Los sentimientos democráticos

Si me envuelvo en las discusiones sobre la actualidad, la verdad es que me envuelvo en mí mismo. Aprendí con María Zambrano que una vocación es aquello que no se puede abandonar con el paso de los años. Lo recuerdo ahora cada vez que discuto sobre memoria histórica, o sobre feminismo, o sobre la libertad. Son cuestiones que me interpelan desde que empecé a escribir poesía a finales de los años 70, cuestiones que marcaron mi vocación. El pensamiento de extrema derecha intenta desmontar ahora los ejes culturales que posibilitaron la conquista de la democracia en España.

Cuando empecé a sentirme poeta, tuve que buscar a Federico García Lorca bajo los escombros y los silencios que habían desatado en Granada el golpe de 1936 y la dictadura. Celebré el regreso del exilio de Rafael Alberti, un poeta que nunca había tenido la oportunidad de conocer mi ciudad de la mano de su amigo Federico. Y leí muchas veces a Antonio Machado, el poeta cívico de la República, que había muerto en Colliure, detrás de la frontera y la derrota, con la nostalgia de los días azules y el sol de la infancia. Así que el deseo de descubrir lo que intentaba borrar el franquismo fue inseparable de mi vocación.

Mi manera de pensar la poesía también fue inseparable de una lección aprendida en Simone de Beauvoir: la intimidad es política. Alumno de Juan Carlos Rodríguez y estudiante de Althusser, estaba acostumbrado a pensar que las ideas de cada cual pertenecen a un sentir ideológico conformado por la historia. Tan llenos de historia estaban los versos antifranquistas de Celaya como las cuadernas vías de Gonzalo de Berceo o los sonetos de Garcilaso. Por eso comprendí bien la lección de Machado al hablar de las educaciones sentimentales. Como somos seres históricos, hay quien se emociona al paso de una bandera y quien permanece frío ante algo ajeno a su identidad. Machado afirmaba que para cambiar la poesía no eran necesarios los espectáculos formales de la vanguardia, sino la capacidad de generar una nueva sentimentalidad. A principios de los ochenta había que cambiar de manera radical las herencias sociales del franquismo. Por eso un grupo de amigas y amigos empezamos a hablar de la necesidad de escribir en busca de otra sentimentalidad.

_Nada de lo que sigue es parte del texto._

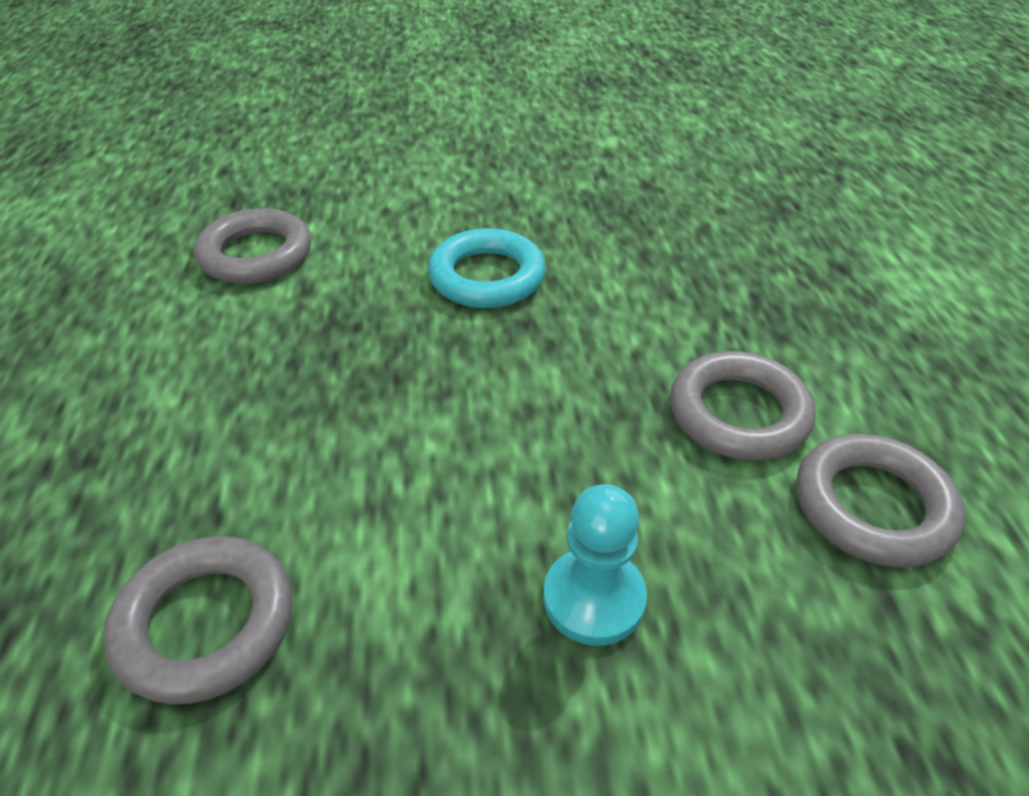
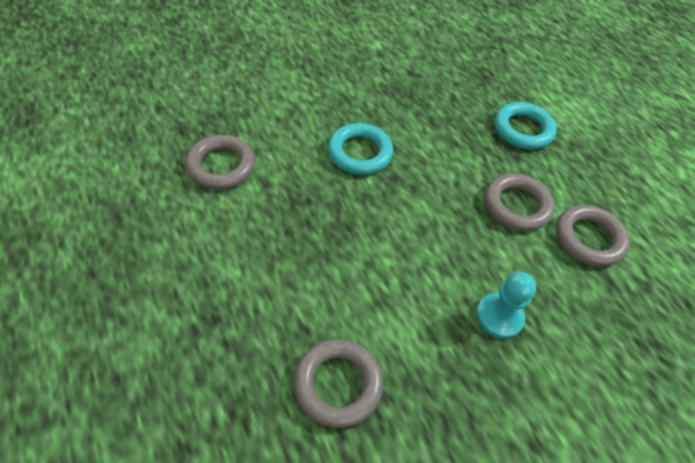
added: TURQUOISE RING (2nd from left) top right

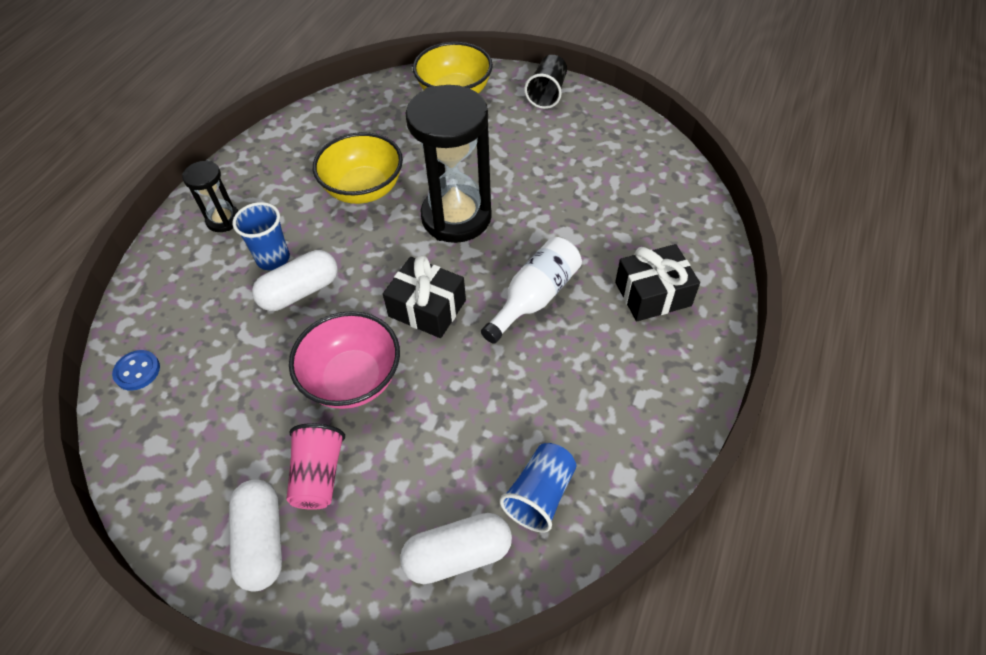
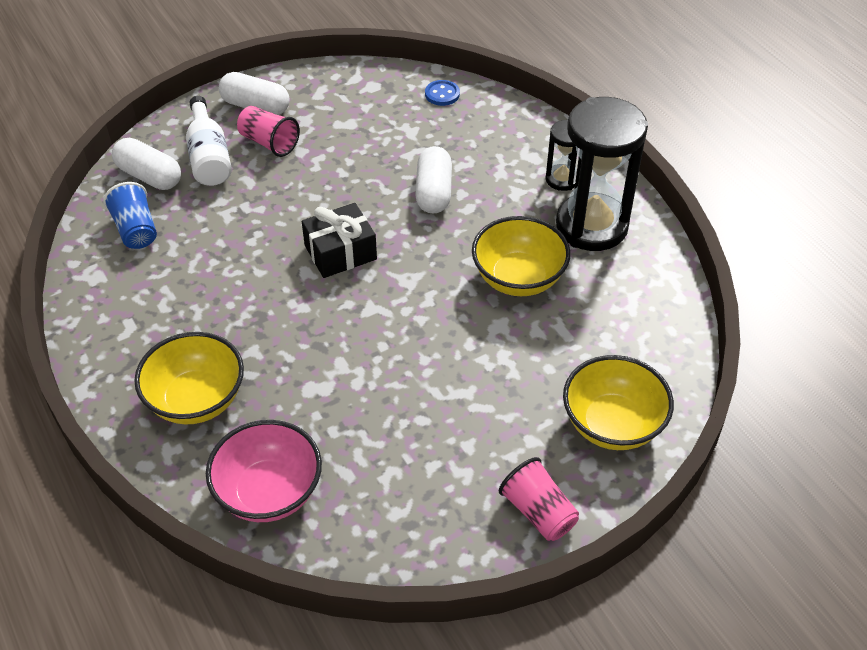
removed: BLUE CUP (1st from left) middle left
moved: PINK BOWL centre to bottom left; BLACK HOURGLASS (2nd from left) top centre to top right; WHITE BOTTLE centre to top left
replaced: BLACK GIFT (2nd from left) centre to YELLOW BOWL (1st from left) middle left
recoloured: BLACK CUP top centre to PINK CUP (2nd from left) bottom centre
turned: WHITE CAPSULE (3rd from left in the first image) bottom centre = top left 75 degrees counterclockwise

Además de algunos actos de censura escandalosa, hoy observo el trabajo silencioso de la derecha extrema para impedir la memoria histórica, devolver la palabra libertad a la ley del más fuerte y socavar los avances conseguidos

La democracia no podía limitarse a votar cada 4 años. Necesitábamos preguntarnos qué decimos al decir soy yo, soy hombre, soy mujer o te quiero. Pensar la intimidad era tan histórico y comprometido como defender la libertad sindical o debatir con libertad los programas de un partido político. La vocación poética me convenció de que nunca hay verdaderas transformaciones públicas si no se cambian las reglas de juego en lo privado. Pensar supone pensarse, convertirse en el lugar del verdadero conflicto al pasar de lo público a lo privado y de lo privado a la intimidad. Después de la borradura de Clara Campoamor o Carmen de Burgos, de los años de la Sección Femenina, el matrimonio católico y la prohibición del divorcio, el pensamiento feminista fue una pieza clave en la conquista de la libertad.

¡La libertad! Otra palabra que está en la raíz de cualquier vocación personal que se comprometa con su comunidad. El neoliberalismo utiliza la palabra libertad para defender la ausencia de normas que controlen la ley salvaje del más fuerte. La libertad democrática supuso en España comprender que la ley era un marco regulador, un modo de unir el orden con la soberanía popular, la conciencia individual con unos marcos de convivencia que legitimasen el deseo de igualdad y fraternidad. Eso tuvo para mí consecuencias a la hora de elegir mi tradición poética. Más que la invención de un lenguaje único a través de un esteticismo radical o de las rupturas de la vanguardia, más que la apuesta por un dialecto elitista de gran fortuna, aposté por el uso personal del lenguaje de todos. La herencia de Galdós, Machado y algunos poetas de posguerra fue para mí más atractiva que la semiótica venida de la Sorbona o el temblor de los canales de Venecia.

La vocación es aquello que uno no puede abandonar con el paso de los años. Además de algunos actos de censura escandalosa, hoy observo el trabajo silencioso de la derecha extrema para impedir la memoria histórica, devolver la palabra libertad a la ley del más fuerte y socavar los avances conseguidos en la igualdad de genero y la libertad sexual. Llevaba años pensando que ya sólo nos tocaba en España ser pasolinianos y luchar contra la mercantilización de los sentimientos y los cuerpos. Pero compruebo ahora que necesitamos volver a la defensa de los principios de la democracia para escribir contra los olvidos trágicos y las represiones sin pudor.